Characterizing New Jersey Polyomavirus (NJPyV) and Human Polyomavirus 9 (HuPyV9). Recently, in collaboration with Dr. Ian Lipkin at Columbia University, we have described a new polyomavirus, NJPyV, isolated from a pancreatic transplant patient. In addition, we have been studying HuPyV9, a relatively uncharacterized human polyomavirus. Like all polyomaviruses, NJPyV and HuPyV9 encode a collection of proteins called T antigens. However, the T antigens from the new viruses have a number of unique characteristics that distinguish them from previously studied T antigens. We are studying how their T antigens alter cell biology.

Exploring BKV infection with single cell transcriptomics. BKV is a human polyomavirus that is an important pathogen of kidney transplant patients. BKV establishes lifelong persistent infections in humans and most cases are harmless. However, in individuals that are immunosuppressed, such as transplant patients, the virus can undergo a rampant infection that destroys their kidneys. We are examining the effects of BKV on the global gene expression patterns of infected cells. To accomplish this we are using a newly developed strategy that merges droplet microfluidics with single cell transcriptomics. This work is in collaboration with the laboratory of Dr. David Weitz (Harvard, Applied Physics).
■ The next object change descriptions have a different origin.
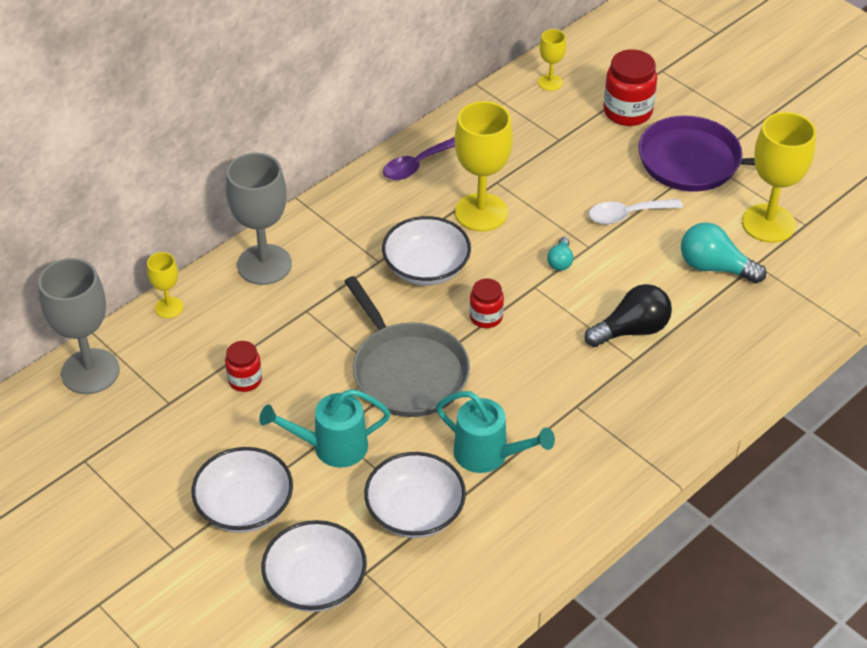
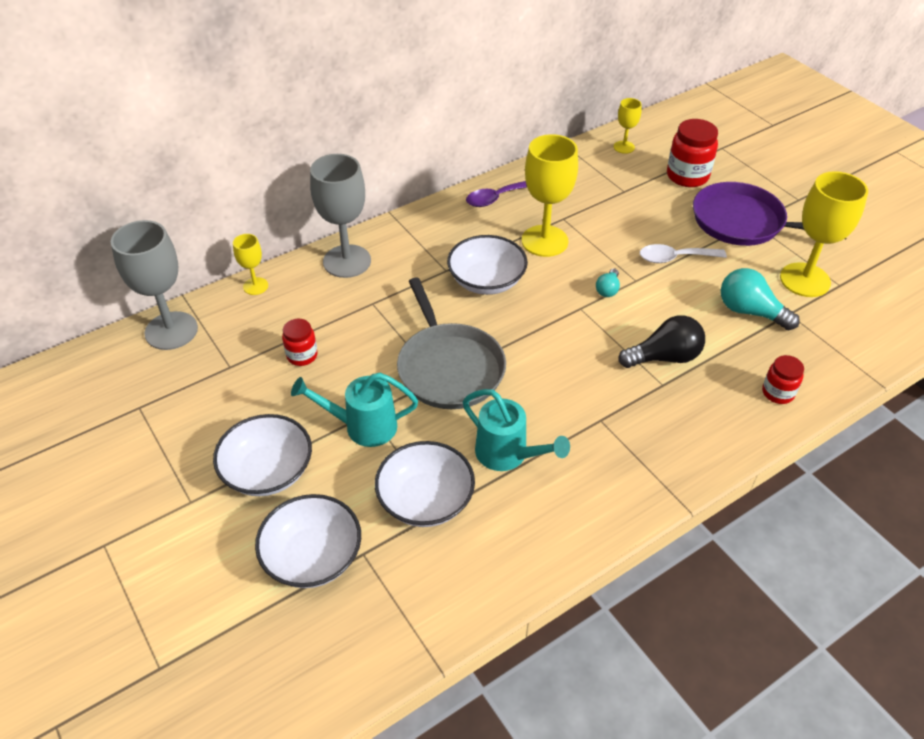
camera: 10 degrees right, 0 degrees up
(486, 317) = (531, 329): red jar -> red jar (777, 393)

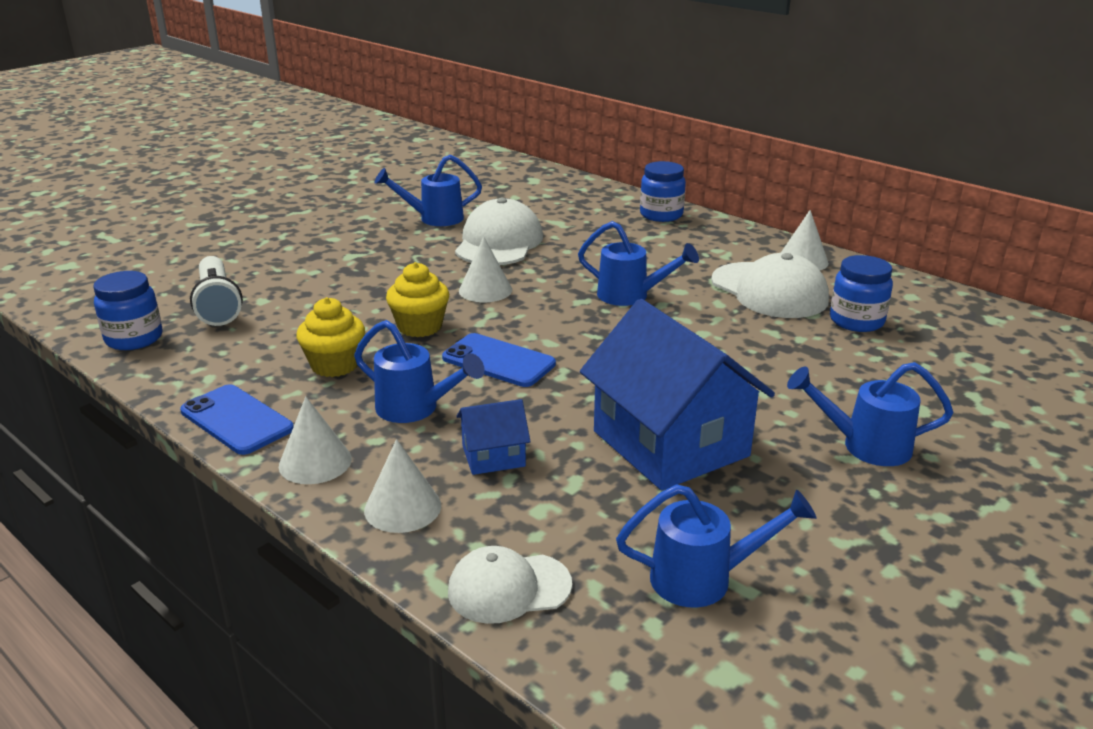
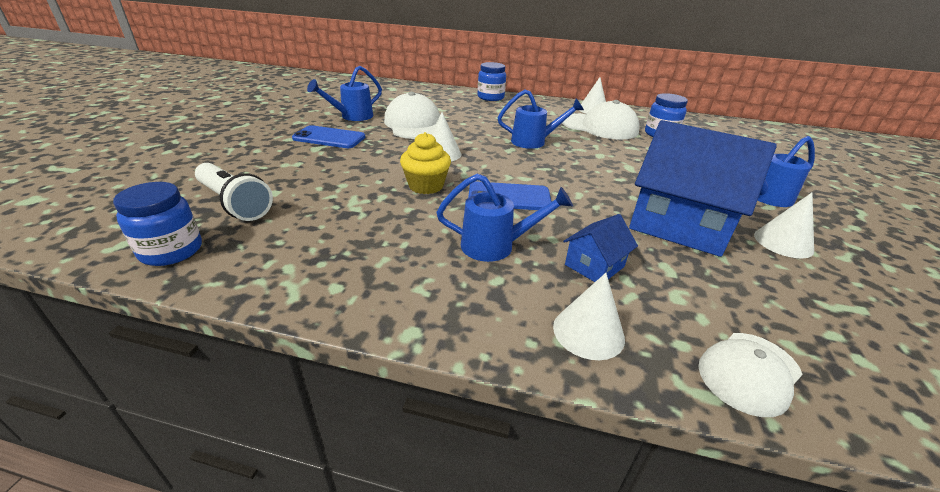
camera: 30 degrees left, 5 degrees up
(236, 420) = (357, 300): blue phone -> blue phone (329, 138)
(315, 462) = (471, 316): white cone -> white cone (783, 242)
(335, 365) = (393, 228): yellow cupcake -> none
(703, 578) = (830, 310): blue watering can -> none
Determining how Human papillomavirus (HPV) contributes to head and neck cancers (HNSCC). Approximately 20% of HNSCC contain HPV and there is strong evidence indicating that the virus directly contributes to tumorigenesis in this subset of cancers. In many tumors the HPV genome is integrated in the chromosomes of the tumor thus ensuring that every time a tumor cell divides the viral genome is transmitted to both daughter cells. We have developed computational methods for mapping these integration sites and assessing their effect on gene structure and expression. We have also examined global patterns of tumor gene expression and correlated them with viral gene expression.